According to a fourth aspect of the present invention, since the thickness of the cooling pipe group located at the lower part of the condenser is minimized, a portion that becomes a passage of the ascending steam flow portion having low heat transfer performance is provided. The heat transfer performance of the condenser as a whole can be improved by minimizing the deterioration of the heat transfer performance due to the rising steam flow.

[Brief description of the drawings]

FIG. 1 is a configuration diagram showing an arrangement structure of a cooling pipe group of a condenser according to an embodiment of the present invention.

FIG. 2 is a configuration diagram showing an arrangement structure of an upper tube group in the embodiment.

FIG. 3 is a configuration diagram showing an arrangement of a cooling pipe group of a conventional condenser.

[Explanation of symbols]

 DESCRIPTION OF SYMBOLS 1 Outer shell 2 Condenser tube group 3 Perimeter steam lane 4 Air movement passage 6 Horizontal tray 7 Corner 21 Upper tube group 22 Lower tube group

Claims (4)

[Claims] A cooling pipe group including a plurality of cooling pipes is installed inside an outer shell, and steam passing through an outer peripheral steam lane formed between the cooling pipe group and the outer shell is supplied to the cooling pipe group.
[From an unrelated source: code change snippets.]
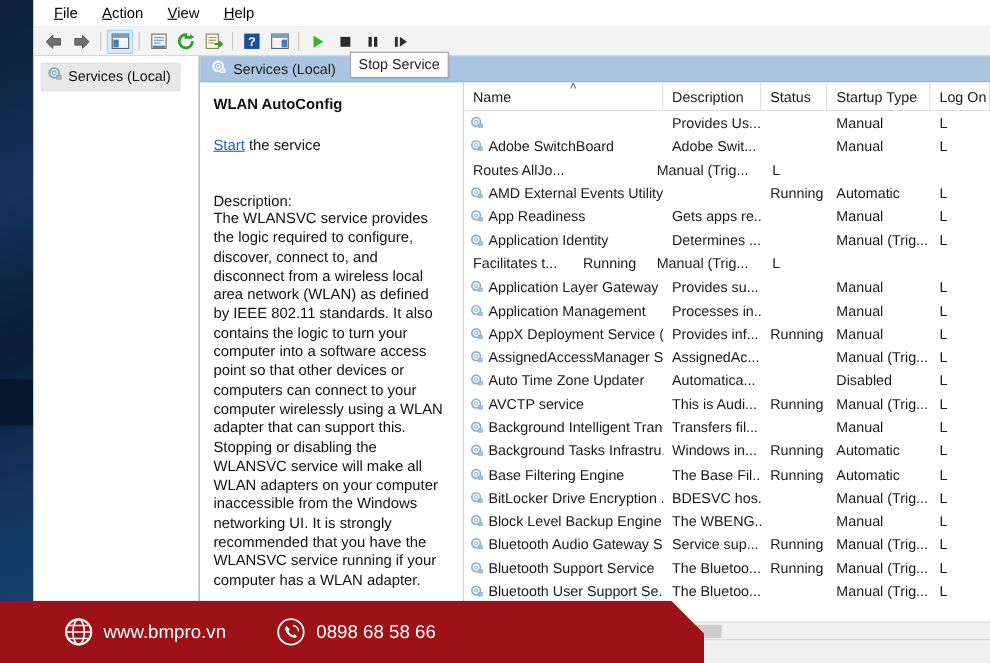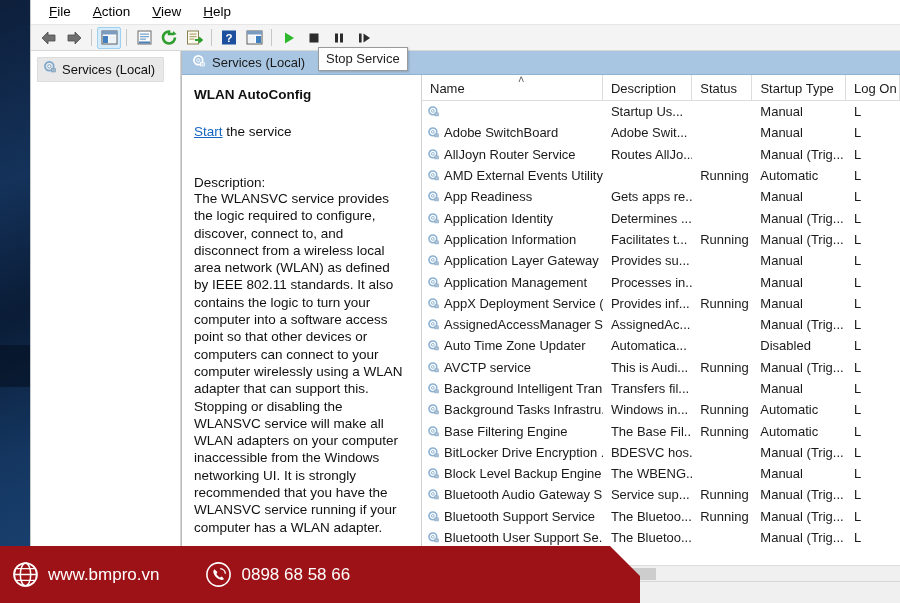--- a/index.html
+++ b/index.html
@@ -165,21 +165,21 @@
   #statusbar {
     position: absolute; left: 30px; top: 581px; width: 870px; height: 22px;
     background: #f0f0f0; border-top: 1px solid #d6d6d6;
   }
 
   
   #banner {
     position: absolute; left: 0; top: 546px; width: 640px; height: 57px;
     background: #9d1217; z-index: 60;
     clip-path: polygon(0 0, 610px 0, 640px 30px, 640px 57px, 0 57px);
-    display: flex; align-items: center;
+    display: flex; align-items: center; padding-left: 46px;
   }
   .banner-item {
     display: flex; align-items: center; gap: 9px; color: #ffffff;
     font-size: 17px; white-space: nowrap;
   }
   #banner-web { margin-left: 12px; }
   #banner-phone { margin-left: 46px; }
   #banner-fb { margin-left: 52px; }
   .banner-icon { width: 27px; height: 27px; flex: none; }
 </style>
@@ -345,48 +345,40 @@
             </div>
           <div id="rows">
               <div class="row">
                 <div class="cell name" style="width: 204px;">
                   <span class="gear"><svg width="13" height="13" viewBox="0 0 14 14">
                       <circle cx="6.3" cy="6.3" r="4.2" fill="none" stroke="#89b0d2" stroke-width="1.7"></circle>
                       <circle cx="6.3" cy="6.3" r="1.5" fill="#ffffff" stroke="#89b0d2" stroke-width="1"></circle>
                       <rect x="8.4" y="8.4" width="4" height="3.4" fill="#a9c2d6" stroke="#8ba6bd" stroke-width=".6"></rect>
                     </svg></span>
                 </div>
-                <div class="cell" style="width: 100px;">Startup Us...</div>
+                <div class="cell" style="width: 100px;">Provides Us...</div>
                 <div class="cell" style="width: 67px;"></div>
                 <div class="cell" style="width: 105px;">Manual</div>
                 <div class="cell" style="width: 60px;">L</div>
               </div>
               <div class="row">
                 <div class="cell name" style="width: 204px;">
                   <span class="gear"><svg width="13" height="13" viewBox="0 0 14 14">
                       <circle cx="6.3" cy="6.3" r="4.2" fill="none" stroke="#89b0d2" stroke-width="1.7"></circle>
                       <circle cx="6.3" cy="6.3" r="1.5" fill="#ffffff" stroke="#89b0d2" stroke-width="1"></circle>
                       <rect x="8.4" y="8.4" width="4" height="3.4" fill="#a9c2d6" stroke="#8ba6bd" stroke-width=".6"></rect>
                     </svg></span>
                   <span>Adobe SwitchBoard</span>
                 </div>
                 <div class="cell" style="width: 100px;">Adobe Swit...</div>
                 <div class="cell" style="width: 67px;"></div>
                 <div class="cell" style="width: 105px;">Manual</div>
                 <div class="cell" style="width: 60px;">L</div>
               </div>
               <div class="row">
-                <div class="cell name" style="width: 204px;">
-                  <span class="gear"><svg width="13" height="13" viewBox="0 0 14 14">
-                      <circle cx="6.3" cy="6.3" r="4.2" fill="none" stroke="#89b0d2" stroke-width="1.7"></circle>
-                      <circle cx="6.3" cy="6.3" r="1.5" fill="#ffffff" stroke="#89b0d2" stroke-width="1"></circle>
-                      <rect x="8.4" y="8.4" width="4" height="3.4" fill="#a9c2d6" stroke="#8ba6bd" stroke-width=".6"></rect>
-                    </svg></span>
-                  <span>AllJoyn Router Service</span>
-                </div>
                 <div class="cell" style="width: 100px;">Routes AllJo...</div>
                 <div class="cell" style="width: 67px;"></div>
                 <div class="cell" style="width: 105px;">Manual (Trig...</div>
                 <div class="cell" style="width: 60px;">L</div>
               </div>
               <div class="row">
                 <div class="cell name" style="width: 204px; text-align: right;">
                   <span class="gear"><svg width="13" height="13" viewBox="0 0 14 14">
                       <circle cx="6.3" cy="6.3" r="4.2" fill="none" stroke="#89b0d2" stroke-width="1.7"></circle>
                       <circle cx="6.3" cy="6.3" r="1.5" fill="#ffffff" stroke="#89b0d2" stroke-width="1"></circle>
@@ -421,28 +413,20 @@
                       <rect x="8.4" y="8.4" width="4" height="3.4" fill="#a9c2d6" stroke="#8ba6bd" stroke-width=".6"></rect>
                     </svg></span>
                   <span>Application Identity</span>
                 </div>
                 <div class="cell" style="width: 100px;">Determines ...</div>
                 <div class="cell" style="width: 67px;"></div>
                 <div class="cell" style="width: 105px;">Manual (Trig...</div>
                 <div class="cell" style="width: 60px;">L</div>
               </div>
               <div class="row">
-                <div class="cell name" style="width: 204px;">
-                  <span class="gear"><svg width="13" height="13" viewBox="0 0 14 14">
-                      <circle cx="6.3" cy="6.3" r="4.2" fill="none" stroke="#89b0d2" stroke-width="1.7"></circle>
-                      <circle cx="6.3" cy="6.3" r="1.5" fill="#ffffff" stroke="#89b0d2" stroke-width="1"></circle>
-                      <rect x="8.4" y="8.4" width="4" height="3.4" fill="#a9c2d6" stroke="#8ba6bd" stroke-width=".6"></rect>
-                    </svg></span>
-                  <span>Application Information</span>
-                </div>
                 <div class="cell" style="width: 100px;">Facilitates t...</div>
                 <div class="cell" style="width: 67px;">Running</div>
                 <div class="cell" style="width: 105px;">Manual (Trig...</div>
                 <div class="cell" style="width: 60px;">L</div>
               </div>
               <div class="row">
                 <div class="cell name" style="width: 204px;">
                   <span class="gear"><svg width="13" height="13" viewBox="0 0 14 14">
                       <circle cx="6.3" cy="6.3" r="4.2" fill="none" stroke="#89b0d2" stroke-width="1.7"></circle>
                       <circle cx="6.3" cy="6.3" r="1.5" fill="#ffffff" stroke="#89b0d2" stroke-width="1"></circle>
In the condenser which is introduced and exchanges heat with the cooling fluid in the cooling pipe to condense, the cooling pipe group is provided above and above a horizontal tray installed in a horizontal direction. The upper tube group and the lower tube group provided at the lower portion, and the side outer shape of the upper tube group has an inclined shape having a gradient such that the width becomes narrower as going upward from the horizontal tray. A cooling pipe device for a condenser, wherein a side outer shape of the lower tube group is configured such that at least a width of a lowermost end portion is the smallest. 2. The side outer shape of the upper tube group is such that the horizontal tube row is raised five rows in the vertical direction from the horizontal tube row at the horizontal tray portion, and the vertical pipe row is shifted inward by one row. 2. The condenser cooling pipe device according to claim 1, wherein the slope is formed as described above, and the side outer shell shape of the lower tube group is formed by chamfering the corners on both sides of the lower end close to an arc. 3. 3. The central part of the upper tube group and the lower tube group,
The cooling pipe device for a condenser according to claim 1 or 2, wherein the plate-shaped air movement passage extends vertically to a predetermined position. 4. The tube group thickness (L) of the lower tube group_Two) At the top
Tube bundle thickness (L ₁) For L_Two/ (L₁+
L_Two) = 0.3 or less.
A condenser pipe device for the condenser according to any one of the above.